* [Supplied passage]:
+ + + + + + +

Mohed Altrad (محمد الطراد) is a French-Syrian billionaire businessman, rugby chairman and writer, born c. March 1948. He was born to a very young mother and his father gave him away to his grandparents aged four following his mother's death. In 2015, Altrad was named Ernst & Young World Entrepreneur Of The Year. As of 2026, Forbes estimates his net worth at 6.7$ billion.

==Biography==
Mohed Altrad spent part of his youth in Raqqa, Syria. He passed the baccalaureate at 17, and was awarded a scholarship of 200 francs from the Syrian government to study in France. He obtained a diploma from Paris Dauphine University (MIAGE 1975). He is unsure of his date of birth, so he "picked a date from a hat" in order to celebrate one.

==Career==
Altrad began working for the Abu Dhabi National Oil Company, which he left to buy a scaffolding company in France in 1985. This acquisition grew into the present-day Altrad Group, employer of 65,000 people distributed in more than 50 countries as of 2025, and involved in the scaffolding and cement-mixing industries. Altrad remains chairman of his namesake company, as well as the rugby club Montpellier Hérault Rugby. He has also written three novels.

+ + + + + + +

* [Stored data]:
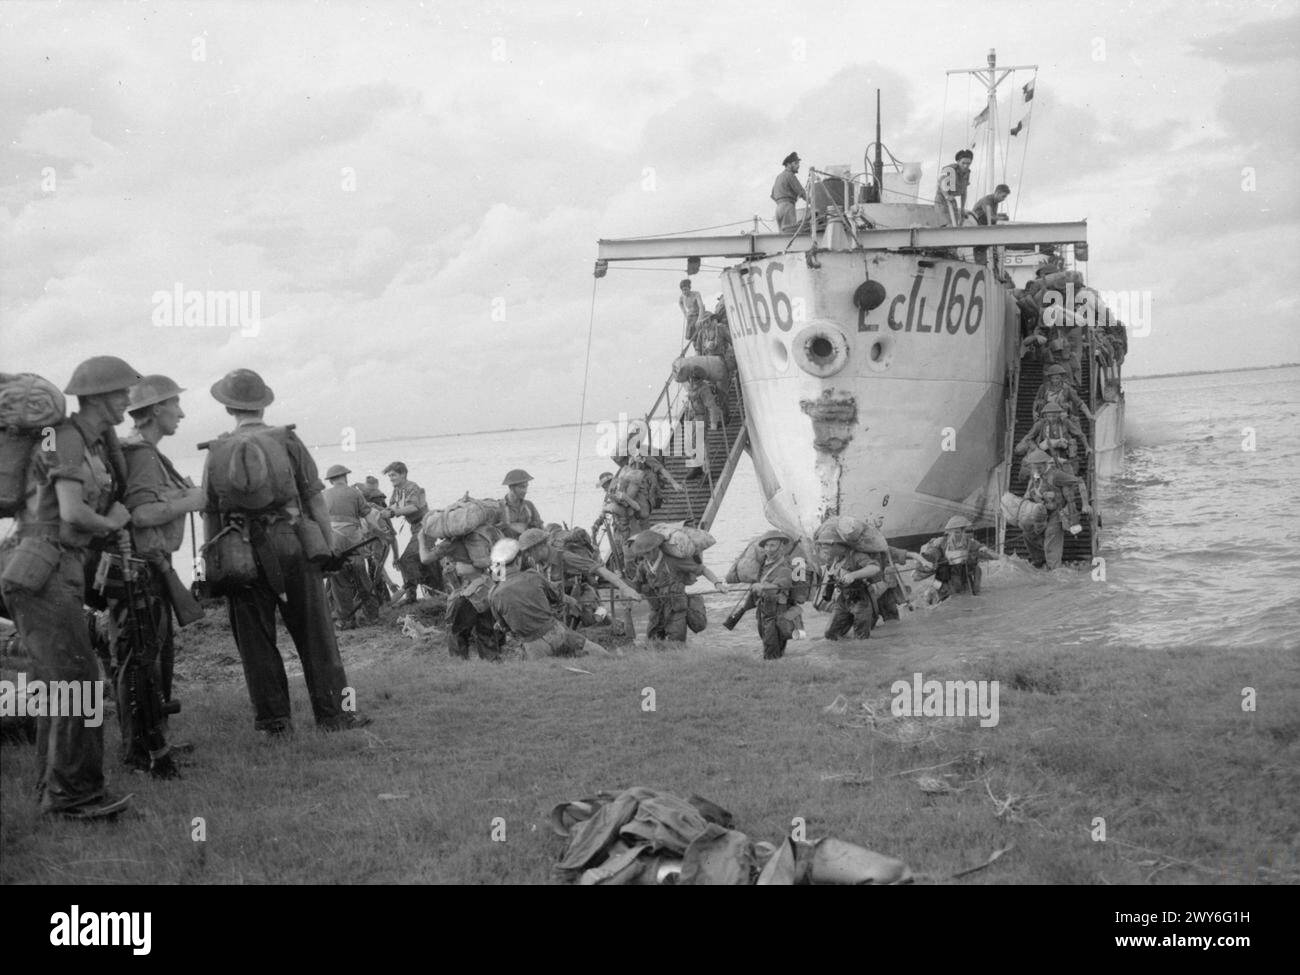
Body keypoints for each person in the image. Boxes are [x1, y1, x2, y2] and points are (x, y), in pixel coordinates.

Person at [0, 356, 141, 819]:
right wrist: (113, 521)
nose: (128, 399)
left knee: (63, 683)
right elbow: (74, 513)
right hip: (43, 569)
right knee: (80, 683)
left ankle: (54, 788)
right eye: (122, 392)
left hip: (52, 569)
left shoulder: (87, 441)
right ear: (101, 396)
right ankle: (73, 797)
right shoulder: (65, 437)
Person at [202, 369, 370, 735]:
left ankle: (274, 725)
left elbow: (211, 514)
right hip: (293, 543)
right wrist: (326, 547)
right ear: (263, 403)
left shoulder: (216, 451)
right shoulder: (288, 440)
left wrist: (214, 565)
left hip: (239, 552)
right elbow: (315, 500)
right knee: (318, 636)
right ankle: (336, 715)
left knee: (254, 642)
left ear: (229, 406)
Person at [116, 374, 208, 768]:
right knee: (140, 660)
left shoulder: (147, 452)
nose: (181, 413)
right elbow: (141, 513)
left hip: (149, 566)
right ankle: (142, 751)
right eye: (175, 405)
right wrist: (190, 501)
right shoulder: (142, 454)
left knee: (152, 658)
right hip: (140, 568)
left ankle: (154, 742)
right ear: (156, 409)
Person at [488, 539, 616, 659]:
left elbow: (504, 626)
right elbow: (557, 597)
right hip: (555, 632)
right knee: (599, 655)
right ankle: (612, 660)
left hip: (532, 645)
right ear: (518, 561)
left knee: (547, 677)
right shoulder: (533, 576)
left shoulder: (493, 594)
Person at [518, 526, 642, 628]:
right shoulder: (535, 562)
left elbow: (599, 569)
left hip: (580, 598)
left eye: (529, 551)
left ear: (540, 547)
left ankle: (610, 622)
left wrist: (625, 588)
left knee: (596, 623)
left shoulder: (565, 557)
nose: (527, 555)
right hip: (558, 603)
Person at [625, 530, 726, 642]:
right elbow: (636, 587)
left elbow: (702, 570)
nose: (645, 556)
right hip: (657, 611)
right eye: (643, 554)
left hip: (676, 610)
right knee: (652, 642)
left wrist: (717, 583)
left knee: (676, 643)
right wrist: (621, 580)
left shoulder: (673, 561)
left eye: (647, 553)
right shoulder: (643, 566)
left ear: (656, 548)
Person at [321, 464, 378, 629]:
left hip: (334, 543)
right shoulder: (355, 493)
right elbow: (368, 516)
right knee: (362, 577)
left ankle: (346, 620)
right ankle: (373, 617)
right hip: (354, 542)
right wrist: (378, 532)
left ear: (331, 480)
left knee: (339, 581)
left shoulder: (324, 495)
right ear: (345, 477)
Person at [1020, 449, 1088, 570]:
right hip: (1041, 512)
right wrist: (1028, 496)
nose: (1036, 471)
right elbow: (1032, 489)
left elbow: (1079, 481)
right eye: (1034, 468)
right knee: (1027, 533)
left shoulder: (1056, 475)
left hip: (1056, 514)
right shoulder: (1036, 474)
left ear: (1045, 464)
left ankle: (1055, 570)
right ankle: (1039, 561)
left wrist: (1085, 504)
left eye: (1039, 468)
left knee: (1051, 535)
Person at [382, 460, 430, 605]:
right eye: (389, 476)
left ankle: (409, 593)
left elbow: (413, 507)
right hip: (415, 527)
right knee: (414, 561)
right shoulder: (397, 490)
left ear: (403, 474)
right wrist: (383, 511)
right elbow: (393, 505)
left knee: (406, 559)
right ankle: (413, 594)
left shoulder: (412, 487)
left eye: (393, 475)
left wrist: (393, 513)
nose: (391, 479)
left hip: (425, 527)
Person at [918, 516, 998, 600]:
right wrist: (928, 557)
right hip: (944, 575)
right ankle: (933, 592)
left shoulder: (969, 542)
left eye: (959, 532)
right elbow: (929, 552)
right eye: (955, 532)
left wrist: (984, 550)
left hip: (962, 574)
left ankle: (974, 594)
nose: (957, 535)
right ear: (949, 532)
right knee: (938, 588)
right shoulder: (941, 542)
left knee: (968, 592)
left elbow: (990, 553)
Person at [750, 530, 799, 659]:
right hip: (763, 609)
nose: (768, 549)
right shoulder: (763, 564)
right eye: (766, 545)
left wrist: (762, 586)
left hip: (778, 611)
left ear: (781, 546)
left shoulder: (785, 566)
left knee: (771, 647)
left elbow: (777, 588)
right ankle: (779, 665)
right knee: (767, 640)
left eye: (772, 545)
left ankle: (773, 668)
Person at [1016, 401, 1092, 474]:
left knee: (1067, 472)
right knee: (1039, 474)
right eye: (1049, 416)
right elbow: (1029, 438)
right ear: (1045, 415)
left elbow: (1080, 434)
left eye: (1054, 416)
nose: (1052, 419)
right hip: (1044, 453)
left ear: (1059, 414)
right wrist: (1036, 449)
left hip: (1062, 453)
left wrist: (1087, 447)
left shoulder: (1065, 422)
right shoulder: (1040, 424)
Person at [934, 149, 974, 226]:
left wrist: (962, 208)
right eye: (963, 163)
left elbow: (964, 192)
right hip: (942, 199)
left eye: (968, 163)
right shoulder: (949, 169)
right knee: (946, 224)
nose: (966, 166)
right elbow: (941, 183)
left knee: (955, 224)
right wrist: (946, 196)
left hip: (952, 199)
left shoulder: (967, 173)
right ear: (958, 162)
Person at [500, 469, 543, 538]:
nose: (525, 491)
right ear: (511, 487)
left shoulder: (529, 505)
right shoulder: (499, 507)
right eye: (522, 487)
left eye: (526, 487)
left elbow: (540, 527)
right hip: (507, 546)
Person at [771, 152, 807, 233]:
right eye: (795, 163)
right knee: (789, 235)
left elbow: (773, 195)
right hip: (788, 207)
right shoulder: (790, 175)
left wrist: (781, 202)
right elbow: (801, 192)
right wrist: (813, 202)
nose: (798, 165)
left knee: (782, 237)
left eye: (798, 163)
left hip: (778, 209)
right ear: (788, 164)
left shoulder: (779, 177)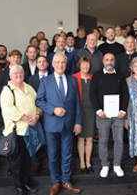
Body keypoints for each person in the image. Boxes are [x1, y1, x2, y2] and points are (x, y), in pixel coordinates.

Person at [35, 53, 82, 195]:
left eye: (63, 62)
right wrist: (53, 109)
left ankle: (66, 180)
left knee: (67, 155)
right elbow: (38, 101)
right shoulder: (45, 81)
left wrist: (78, 122)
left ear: (66, 64)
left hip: (68, 125)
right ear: (53, 63)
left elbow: (77, 103)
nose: (60, 65)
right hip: (51, 125)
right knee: (53, 155)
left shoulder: (73, 80)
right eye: (58, 62)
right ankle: (55, 181)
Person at [0, 65, 40, 195]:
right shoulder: (7, 90)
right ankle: (18, 187)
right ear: (10, 76)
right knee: (17, 161)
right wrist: (26, 117)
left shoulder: (28, 87)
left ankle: (26, 182)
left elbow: (38, 102)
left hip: (30, 130)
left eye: (21, 73)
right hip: (17, 131)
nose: (19, 75)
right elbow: (8, 110)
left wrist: (37, 115)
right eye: (16, 73)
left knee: (28, 159)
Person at [90, 53, 129, 178]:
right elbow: (92, 94)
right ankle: (105, 165)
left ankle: (117, 165)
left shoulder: (120, 76)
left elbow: (125, 94)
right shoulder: (97, 75)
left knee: (118, 140)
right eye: (107, 59)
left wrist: (123, 110)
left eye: (112, 59)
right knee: (103, 141)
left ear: (115, 61)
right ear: (103, 61)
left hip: (118, 115)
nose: (109, 62)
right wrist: (98, 110)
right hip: (103, 115)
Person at [73, 57, 95, 174]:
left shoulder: (93, 78)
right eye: (83, 64)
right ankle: (82, 163)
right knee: (81, 138)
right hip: (79, 111)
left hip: (91, 111)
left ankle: (88, 162)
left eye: (87, 64)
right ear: (79, 66)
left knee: (90, 138)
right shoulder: (73, 78)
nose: (85, 67)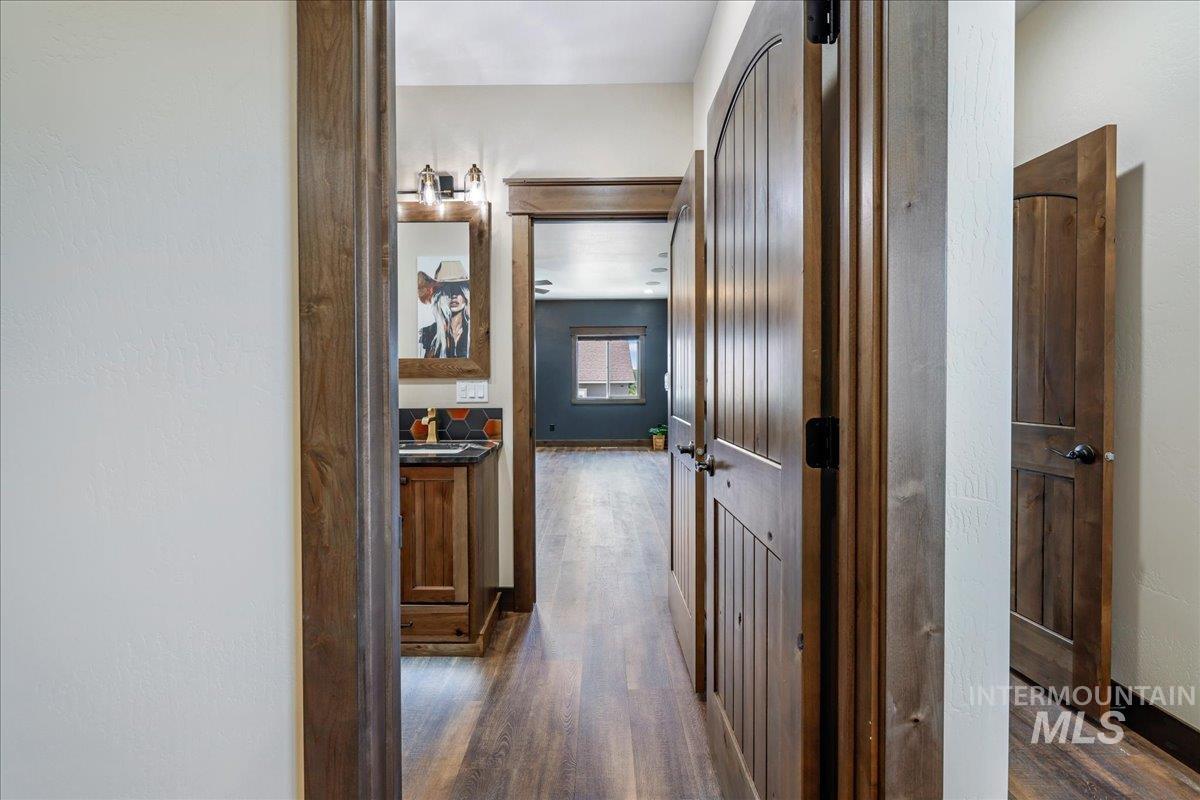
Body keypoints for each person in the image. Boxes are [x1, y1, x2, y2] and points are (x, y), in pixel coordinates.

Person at [417, 260, 470, 358]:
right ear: (439, 295)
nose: (453, 295)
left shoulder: (474, 333)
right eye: (447, 290)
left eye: (458, 289)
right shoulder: (427, 335)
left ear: (466, 294)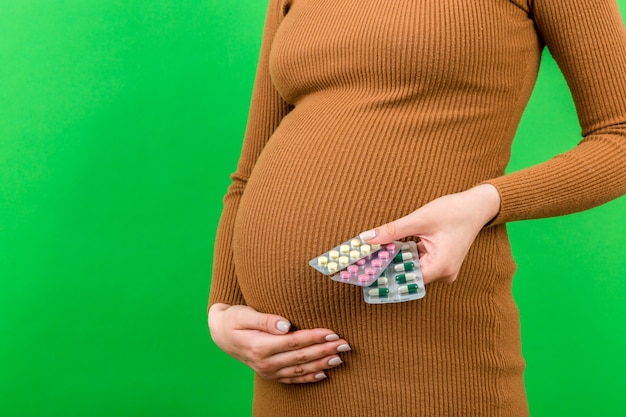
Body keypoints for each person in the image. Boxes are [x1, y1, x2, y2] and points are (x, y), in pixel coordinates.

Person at [208, 0, 626, 415]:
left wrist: (484, 203)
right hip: (288, 373)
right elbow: (246, 176)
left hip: (428, 355)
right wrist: (223, 310)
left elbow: (619, 136)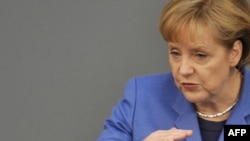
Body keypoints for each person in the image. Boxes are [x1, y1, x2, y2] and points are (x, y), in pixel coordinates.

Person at [97, 0, 250, 140]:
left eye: (200, 55)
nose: (183, 70)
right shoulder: (142, 97)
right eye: (175, 53)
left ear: (234, 53)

+ + + + + + +

* [Tasks to perform]:
A - List every year that the passage about Mohed Altrad mentions.
B - Echo the passage about Mohed Altrad word for word, starting at "Mohed Altrad (محمد" and ending at "to celebrate one.".
The records play no part in the work on the text.

* [Task solutions]:
A - 1948, 2015, 2026, 1975, 1985, 2025

B -
Mohed Altrad (محمد الطراد) is a French-Syrian billionaire businessman, rugby chairman and writer, born c. March 1948. He was born to a very young mother and his father gave him away to his grandparents aged four following his mother's death. In 2015, Altrad was named Ernst & Young World Entrepreneur Of The Year. As of 2026, Forbes estimates his net worth at 6.7$ billion.

==Biography==
Mohed Altrad spent part of his youth in Raqqa, Syria. He passed the baccalaureate at 17, and was awarded a scholarship of 200 francs from the Syrian government to study in France. He obtained a diploma from Paris Dauphine University (MIAGE 1975). He is unsure of his date of birth, so he "picked a date from a hat" in order to celebrate one.